+++ Texto proporcionado +++

Con motivo de la reciente publicación de su edición francesa, Guillaume Contré reflexiona sobre La extinción de las especies, de Diego Vecchio (1969)
Todo empieza con una herencia o, más bien, con “el nacimiento de un hijo ilegitimo”, uno de los cien desperdigados a lo largo y ancho de Inglaterra por “Sir Hugh Percy Smithson, primer duque de Northumbria”. El hijo en cuestión, James Smithson, a su muerte en 1829, lega su fortuna para que sea fundado en Washington “un establecimiento que llevara su nombre, al servicio del progreso y la difusión del conocimiento entre los hombres”.
Hasta ahí, todo es cierto, o casi. Después, la cosa se pone más complicada. La ficción distorsiona la realidad para mejor proponernos de esta misma realidad un retrato preciso, “surreal” en el sentido más literal del término: una realidad, por así decir, sobredeterminada. Adoptando un tono cuya seriedad resulta más bien socarrona, en la línea de Borges, claro, pero también la de Juan Rodolfo Wilcock, Diego Vecchio nos cuenta con lujo de detalles la historia de la museificación desbocada del mundo, una epopeya que sólo podía empezar en el siglo XIX, el por antonomasia de la ciencia, tan severa como delirante, y que sólo podía empezar en un país nuevo y convencido de su propia grandeza, para no decir su misión: Estados Unidos. Así, “que la herencia de James Lewis Smithson llegara en el momento que llegó, era una prueba más de la existencia de una Ley que gobernaba el universo y tenía predilección particular por Norteamérica”.

+++

→ **Ejercicios propuestos**:
1. Reproduce íntegramente y sin ningún cambio el texto sobre La extinción de las especies.
2. Selecciona y copia cada una de las filas que contengan la cadena "line"; distingue entre mayúsculas y minúsculas.

+++ Material proporcionado +++

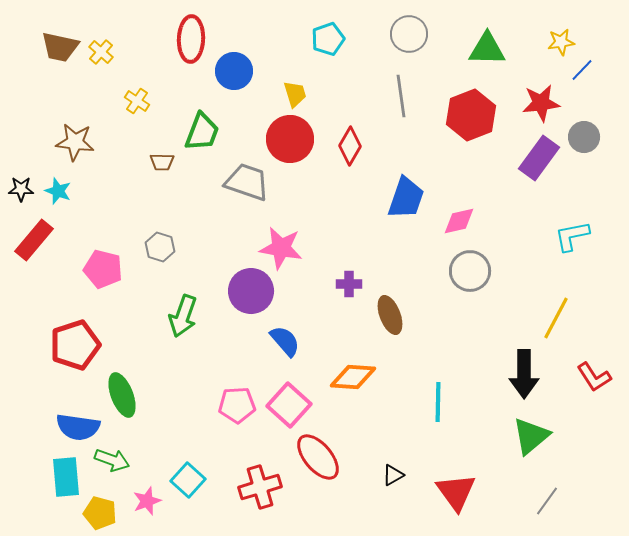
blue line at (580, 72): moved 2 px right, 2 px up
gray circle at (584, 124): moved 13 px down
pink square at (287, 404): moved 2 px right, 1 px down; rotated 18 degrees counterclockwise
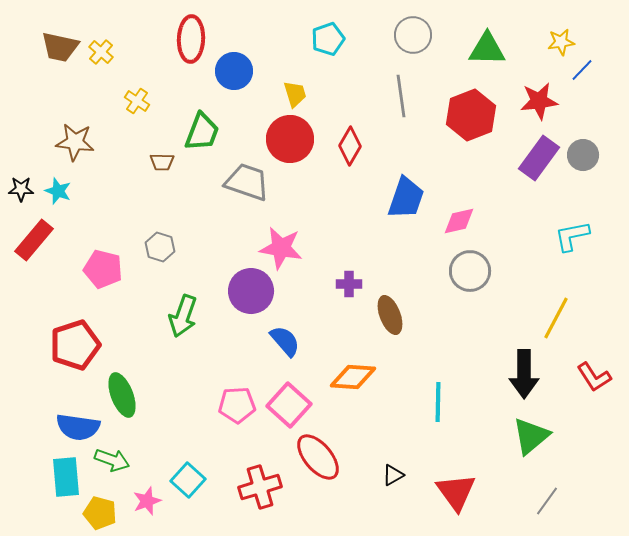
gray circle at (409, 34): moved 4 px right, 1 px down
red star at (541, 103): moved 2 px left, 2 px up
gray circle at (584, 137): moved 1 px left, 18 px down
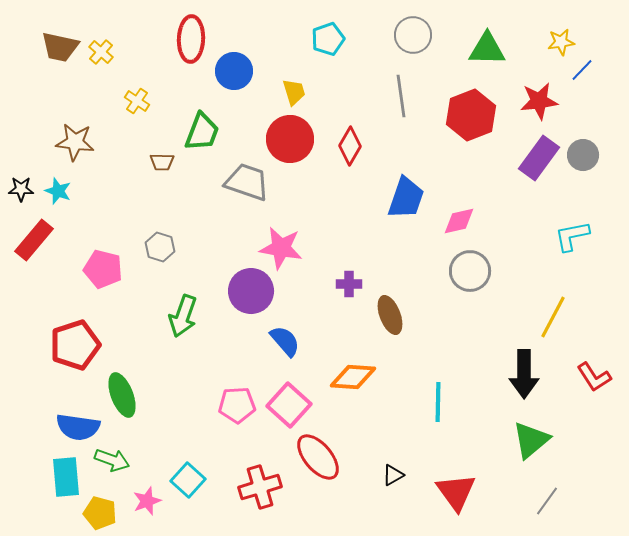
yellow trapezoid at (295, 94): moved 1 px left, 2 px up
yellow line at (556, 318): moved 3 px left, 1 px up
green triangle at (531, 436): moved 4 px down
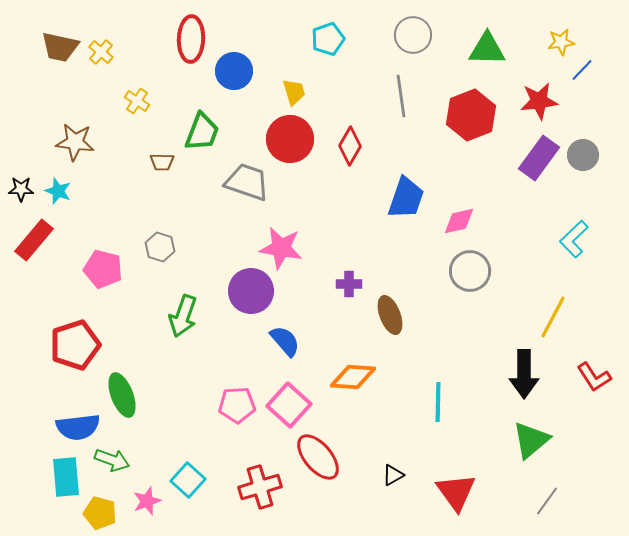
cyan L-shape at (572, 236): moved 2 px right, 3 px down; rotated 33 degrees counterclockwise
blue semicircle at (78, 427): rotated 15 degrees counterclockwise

+++

→ **Soluciones**:
1.
Con motivo de la reciente publicación de su edición francesa, Guillaume Contré reflexiona sobre La extinción de las especies, de Diego Vecchio (1969)
Todo empieza con una herencia o, más bien, con “el nacimiento de un hijo ilegitimo”, uno de los cien desperdigados a lo largo y ancho de Inglaterra por “Sir Hugh Percy Smithson, primer duque de Northumbria”. El hijo en cuestión, James Smithson, a su muerte en 1829, lega su fortuna para que sea fundado en Washington “un establecimiento que llevara su nombre, al servicio del progreso y la difusión del conocimiento entre los hombres”.
Hasta ahí, todo es cierto, o casi. Después, la cosa se pone más complicada. La ficción distorsiona la realidad para mejor proponernos de esta misma realidad un retrato preciso, “surreal” en el sentido más literal del término: una realidad, por así decir, sobredeterminada. Adoptando un tono cuya seriedad resulta más bien socarrona, en la línea de Borges, claro, pero también la de Juan Rodolfo Wilcock, Diego Vecchio nos cuenta con lujo de detalles la historia de la museificación desbocada del mundo, una epopeya que sólo podía empezar en el siglo XIX, el por antonomasia de la ciencia, tan severa como delirante, y que sólo podía empezar en un país nuevo y convencido de su propia grandeza, para no decir su misión: Estados Unidos. Así, “que la herencia de James Lewis Smithson llegara en el momento que llegó, era una prueba más de la existencia de una Ley que gobernaba el universo y tenía predilección particular por Norteamérica”.

2.
blue line at (580, 72): moved 2 px right, 2 px up
yellow line at (556, 318): moved 3 px left, 1 px up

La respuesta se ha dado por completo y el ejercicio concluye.